# Task directions
Word for word, reproduce the records, keeping none of the pictures.

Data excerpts
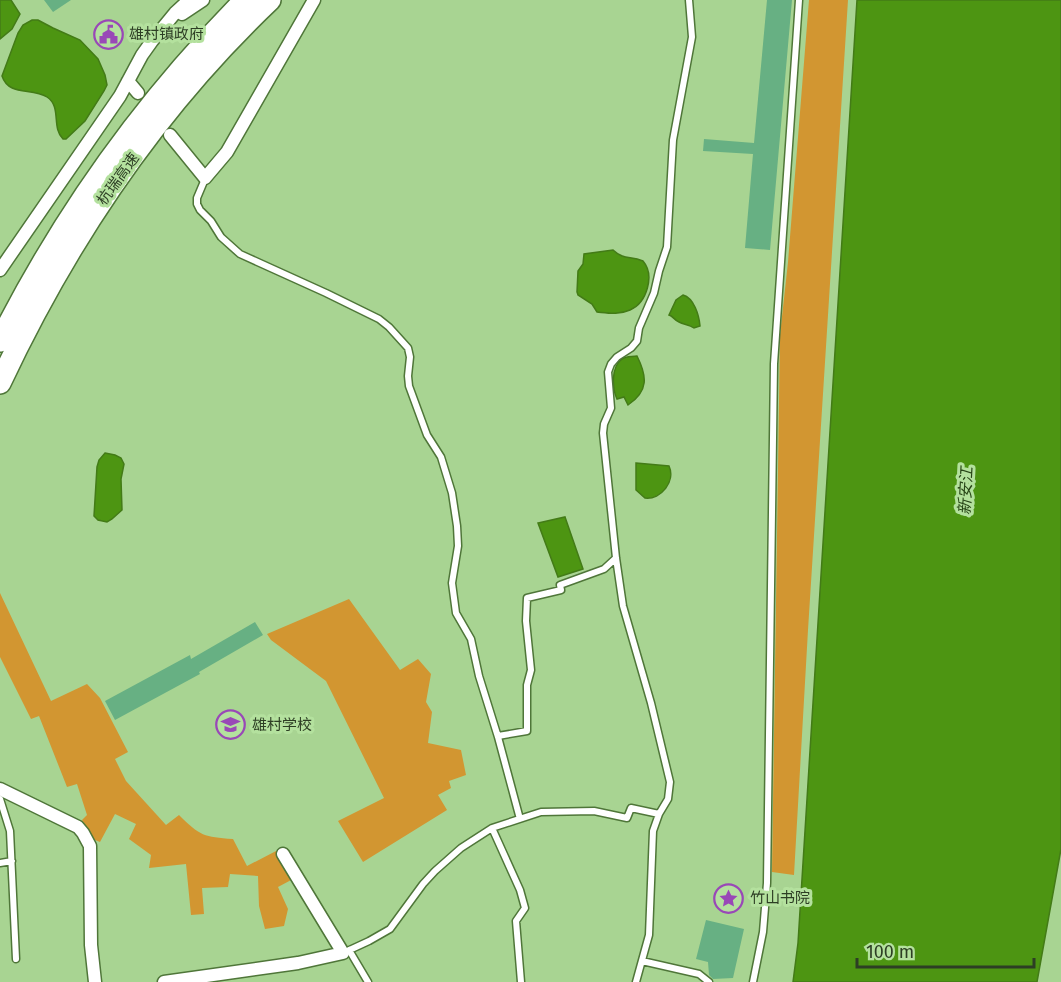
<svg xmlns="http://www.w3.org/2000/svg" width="1061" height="982" viewBox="0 0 1061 982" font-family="'Fira Sans','Noto Sans SC',sans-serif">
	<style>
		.green { fill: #d29631 }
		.water { fill: #4d9512; stroke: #437b17; stroke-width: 1.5 }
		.building { fill: #67b083 }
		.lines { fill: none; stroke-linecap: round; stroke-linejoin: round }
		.lane-casing { stroke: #4f7639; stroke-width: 9 }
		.street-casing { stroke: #4f7639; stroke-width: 15 }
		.highway-casing { stroke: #4f7639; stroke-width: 24 }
		.lane { stroke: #fff; stroke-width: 6 }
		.street { stroke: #fff; stroke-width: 12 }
		.highway { stroke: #fff; stroke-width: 21 }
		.labels { text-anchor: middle; stroke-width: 6; stroke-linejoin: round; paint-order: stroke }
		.poi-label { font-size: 15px; fill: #2d3e24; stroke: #b4e19e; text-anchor: start }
		.street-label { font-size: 15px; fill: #2d3e24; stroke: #b4e19e }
		.water-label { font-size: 16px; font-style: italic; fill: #284517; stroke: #b4e19e }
	</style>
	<rect width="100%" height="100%" fill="#a8d492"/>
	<path class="green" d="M809,0H848L808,630L794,875L772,872L780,335L788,262Z
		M0,593L51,701L87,684L100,698L128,752L115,759L126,781L166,825L179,815C200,836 204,837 233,839L247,866L276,851L293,879L278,887L288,909L284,926L265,929L259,906L258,876L230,874L228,887L202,888L204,914L191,915L186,864L149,868L151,855L129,839L136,824L115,814L100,842L95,840L82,820L87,815L77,784L67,787L39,716L31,719L0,657Z
		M349,599L400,670L418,659L431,674L426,702L432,712L428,743L461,750L466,775L449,781L451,788L438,795L447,810L363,862L338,821L384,798L326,681L271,640L267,634Z"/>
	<path class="water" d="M0,0H11L20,14L12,29L0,39Z
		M857,0H1061V849L1037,982H793L798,943Z
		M32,20H38L53,28L80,40L98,59L105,75L107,85L104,91L85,121L66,139H63C51,127 62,107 47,97C32,87 9,97 2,76L18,33L23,25Z
		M613,250C625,261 630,255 643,261C655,275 647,303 630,310C619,315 608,313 597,312L592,304L578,295L577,292L578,271L583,264L584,254Z
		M683,295C694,298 699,315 700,326L694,328C689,324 684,325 679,322C674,320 673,316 669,315L676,300Z
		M637,356C647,376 649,391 628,405L624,397L617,399C612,388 611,367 622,359C626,356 632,357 637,356Z
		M105,453L115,455L121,458L124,464L121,479L122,510L112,519L107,522L98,520L94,516L97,467L99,460Z
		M636,463L669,466C676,481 661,500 645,498L636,490Z
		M565,517L583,569L558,577L538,523Z"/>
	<path class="building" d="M44,0H71L53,12Z
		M767,0H792L770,250L745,248L753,154L703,151L704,139L754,143Z
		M255,622L263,635L199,672L200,674L115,720L105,701L190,655L191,659Z
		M706,920L744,929L733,978L713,979L709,975L708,962L696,959Z"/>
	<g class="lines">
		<defs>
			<path id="lane" d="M205,179L197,198V204L200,210L211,221L221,237L240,254L326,293L379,319L389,327L408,348L410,357L408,376L409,386L427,435L441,457L452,493L457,526L458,546L452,583L456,613L471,639L479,676L498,737L520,819
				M498,736L527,731V685L531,670L526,621L527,598L561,590L560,585L604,569L616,558
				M0,799L10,831L16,959
				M492,828L520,890L525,908L516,921L521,982
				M0,863L12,861
				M349,950L368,982
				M343,953L369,941L390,929L423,884L435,871L461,848L492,828L541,812L594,811L627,818L631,808L659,814
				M642,961L699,974L709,982
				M636,982L649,935L653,831L659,814L668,799L670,782L651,703L623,606L616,558L603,433L604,424L611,408L608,372L611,364L617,357L631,348L637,341L639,328L654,293L659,271L667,247L673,140L692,37L689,0
				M753,982L763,932L767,883L774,364L799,0"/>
			<path id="street" d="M182,14L203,0
				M128,81L138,93
				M170,135L205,178L227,152L314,0
				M0,270L120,96L142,55L152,41L175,13L189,0
				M0,789L78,827L83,833L90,846L91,945L95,982
				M164,982L298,963L343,953L283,854"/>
			<path id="highway" d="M0,341C64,214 145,101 245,0
				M0,383C67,240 156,108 270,0"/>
		</defs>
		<use href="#lane" class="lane-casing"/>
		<use href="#street" class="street-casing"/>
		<use href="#highway" class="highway-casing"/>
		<use href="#lane" class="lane"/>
		<use href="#street" class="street"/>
		<use href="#highway" class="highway"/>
	</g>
	<defs>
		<symbol id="civic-ring" viewBox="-11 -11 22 22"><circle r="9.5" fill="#b4e19e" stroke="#9948b7" stroke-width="1.5"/><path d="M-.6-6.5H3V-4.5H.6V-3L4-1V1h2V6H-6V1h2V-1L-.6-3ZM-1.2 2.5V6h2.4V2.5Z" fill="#9948b7"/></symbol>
		<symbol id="school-ring" viewBox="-11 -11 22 22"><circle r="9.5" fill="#b4e19e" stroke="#9948b7" stroke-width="1.5"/><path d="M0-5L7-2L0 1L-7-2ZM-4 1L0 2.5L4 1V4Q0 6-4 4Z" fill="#9948b7"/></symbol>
		<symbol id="sight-ring" viewBox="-11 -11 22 22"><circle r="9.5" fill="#b4e19e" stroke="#9948b7" stroke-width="1.5"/><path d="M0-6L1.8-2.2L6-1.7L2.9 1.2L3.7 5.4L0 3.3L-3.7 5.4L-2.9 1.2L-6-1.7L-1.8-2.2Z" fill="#9948b7"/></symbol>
	</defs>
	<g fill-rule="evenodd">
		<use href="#civic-ring" x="92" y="18" width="33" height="33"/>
		<use href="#school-ring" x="214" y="708" width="33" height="33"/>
		<use href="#sight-ring" x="712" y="882" width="33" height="33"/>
	</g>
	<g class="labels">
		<g class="poi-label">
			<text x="129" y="39">雄村镇政府</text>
			<text x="252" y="730">雄村学校</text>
			<text x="750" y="903">竹山书院</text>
		</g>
		<g class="street-label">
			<text transform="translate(118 179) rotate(-54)" y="5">杭瑞高速</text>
		</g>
		<g class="water-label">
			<text transform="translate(965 491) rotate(-87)" y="6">新安江</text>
		</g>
	</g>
	<path d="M857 958v9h177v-9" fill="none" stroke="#2d3e24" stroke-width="3"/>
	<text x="866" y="958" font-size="18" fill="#2d3e24" stroke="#b4e19e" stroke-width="4.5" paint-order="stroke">100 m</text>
</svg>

# Response below
<svg xmlns="http://www.w3.org/2000/svg" width="1061" height="982" viewBox="0 0 1061 982" font-family="'Fira Sans','Noto Sans SC',sans-serif">
	<style>
		.green { fill: #d29631 }
		.water { fill: #4d9512; stroke: #437b17; stroke-width: 1.5 }
		.building { fill: #67b083 }
		.lines { fill: none; stroke-linecap: round; stroke-linejoin: round }
		.lane-casing { stroke: #4f7639; stroke-width: 9 }
		.street-casing { stroke: #4f7639; stroke-width: 15 }
		.highway-casing { stroke: #4f7639; stroke-width: 24 }
		.lane { stroke: #fff; stroke-width: 6 }
		.street { stroke: #fff; stroke-width: 12 }
		.highway { stroke: #fff; stroke-width: 21 }
		.labels { text-anchor: middle; stroke-width: 6; stroke-linejoin: round; paint-order: stroke }
		.poi-label { font-size: 15px; fill: #2d3e24; stroke: #b4e19e; text-anchor: start }
		.street-label { font-size: 15px; fill: #2d3e24; stroke: #b4e19e }
		.water-label { font-size: 16px; font-style: italic; fill: #284517; stroke: #b4e19e }
	</style>
	<rect width="100%" height="100%" fill="#a8d492"/>
	<path class="green" d="M809,0H848L808,630L794,875L772,872L780,335L788,262Z
		M0,593L51,701L87,684L100,698L128,752L115,759L126,781L166,825L179,815C200,836 204,837 233,839L247,866L276,851L293,879L278,887L288,909L284,926L265,929L259,906L258,876L230,874L228,887L202,888L204,914L191,915L186,864L149,868L151,855L129,839L136,824L115,814L100,842L95,840L82,820L87,815L77,784L67,787L39,716L31,719L0,657Z
		M349,599L400,670L418,659L431,674L426,702L432,712L428,743L461,750L466,775L449,781L451,788L438,795L447,810L363,862L338,821L384,798L326,681L271,640L267,634Z"/>
	<path class="water" d="M0,0H11L20,14L12,29L0,39Z
		M857,0H1061V849L1037,982H793L798,943Z
		M32,20H38L53,28L80,40L98,59L105,75L107,85L104,91L85,121L66,139H63C51,127 62,107 47,97C32,87 9,97 2,76L18,33L23,25Z
		M613,250C625,261 630,255 643,261C655,275 647,303 630,310C619,315 608,313 597,312L592,304L578,295L577,292L578,271L583,264L584,254Z
		M683,295C694,298 699,315 700,326L694,328C689,324 684,325 679,322C674,320 673,316 669,315L676,300Z
		M637,356C647,376 649,391 628,405L624,397L617,399C612,388 611,367 622,359C626,356 632,357 637,356Z
		M105,453L115,455L121,458L124,464L121,479L122,510L112,519L107,522L98,520L94,516L97,467L99,460Z
		M636,463L669,466C676,481 661,500 645,498L636,490Z
		M565,517L583,569L558,577L538,523Z"/>
	<path class="building" d="M44,0H71L53,12Z
		M767,0H792L770,250L745,248L753,154L703,151L704,139L754,143Z
		M255,622L263,635L199,672L200,674L115,720L105,701L190,655L191,659Z
		M706,920L744,929L733,978L713,979L709,975L708,962L696,959Z"/>
	<g class="lines">
		<defs>
			<path id="lane" d="M205,179L197,198V204L200,210L211,221L221,237L240,254L326,293L379,319L389,327L408,348L410,357L408,376L409,386L427,435L441,457L452,493L457,526L458,546L452,583L456,613L471,639L479,676L498,737L520,819
				M498,736L527,731V685L531,670L526,621L527,598L561,590L560,585L604,569L616,558
				M0,799L10,831L16,959
				M492,828L520,890L525,908L516,921L521,982
				M0,863L12,861
				M349,950L368,982
				M343,953L369,941L390,929L423,884L435,871L461,848L492,828L541,812L594,811L627,818L631,808L659,814
				M642,961L699,974L709,982
				M636,982L649,935L653,831L659,814L668,799L670,782L651,703L623,606L616,558L603,433L604,424L611,408L608,372L611,364L617,357L631,348L637,341L639,328L654,293L659,271L667,247L673,140L692,37L689,0
				M753,982L763,932L767,883L774,364L799,0"/>
			<path id="street" d="M182,14L203,0
				M128,81L138,93
				M170,135L205,178L227,152L314,0
				M0,270L120,96L142,55L152,41L175,13L189,0
				M0,789L78,827L83,833L90,846L91,945L95,982
				M164,982L298,963L343,953L283,854"/>
			<path id="highway" d="M0,341C64,214 145,101 245,0
				M0,383C67,240 156,108 270,0"/>
		</defs>
		<use href="#lane" class="lane-casing"/>
		<use href="#street" class="street-casing"/>
		<use href="#highway" class="highway-casing"/>
		<use href="#lane" class="lane"/>
		<use href="#street" class="street"/>
		<use href="#highway" class="highway"/>
	</g>
	<defs>
		<symbol id="civic-ring" viewBox="-11 -11 22 22"><circle r="9.5" fill="#b4e19e" stroke="#9948b7" stroke-width="1.5"/><path d="M-.6-6.5H3V-4.5H.6V-3L4-1V1h2V6H-6V1h2V-1L-.6-3ZM-1.2 2.5V6h2.4V2.5Z" fill="#9948b7"/></symbol>
		<symbol id="school-ring" viewBox="-11 -11 22 22"><circle r="9.5" fill="#b4e19e" stroke="#9948b7" stroke-width="1.5"/><path d="M0-5L7-2L0 1L-7-2ZM-4 1L0 2.5L4 1V4Q0 6-4 4Z" fill="#9948b7"/></symbol>
		<symbol id="sight-ring" viewBox="-11 -11 22 22"><circle r="9.5" fill="#b4e19e" stroke="#9948b7" stroke-width="1.5"/><path d="M0-6L1.8-2.2L6-1.7L2.9 1.2L3.7 5.4L0 3.3L-3.7 5.4L-2.9 1.2L-6-1.7L-1.8-2.2Z" fill="#9948b7"/></symbol>
	</defs>
	<g fill-rule="evenodd">
		<use href="#civic-ring" x="92" y="18" width="33" height="33"/>
		<use href="#school-ring" x="214" y="708" width="33" height="33"/>
		<use href="#sight-ring" x="712" y="882" width="33" height="33"/>
	</g>
	<g class="labels">
		<g class="poi-label">
			<text x="129" y="39">雄村镇政府</text>
			<text x="252" y="730">雄村学校</text>
			<text x="750" y="903">竹山书院</text>
		</g>
		<g class="street-label">
			<text transform="translate(118 179) rotate(-54)" y="5">杭瑞高速</text>
		</g>
		<g class="water-label">
			<text transform="translate(965 491) rotate(-87)" y="6">新安江</text>
		</g>
	</g>
	<path d="M857 958v9h177v-9" fill="none" stroke="#2d3e24" stroke-width="3"/>
	<text x="866" y="958" font-size="18" fill="#2d3e24" stroke="#b4e19e" stroke-width="4.5" paint-order="stroke">100 m</text>
</svg>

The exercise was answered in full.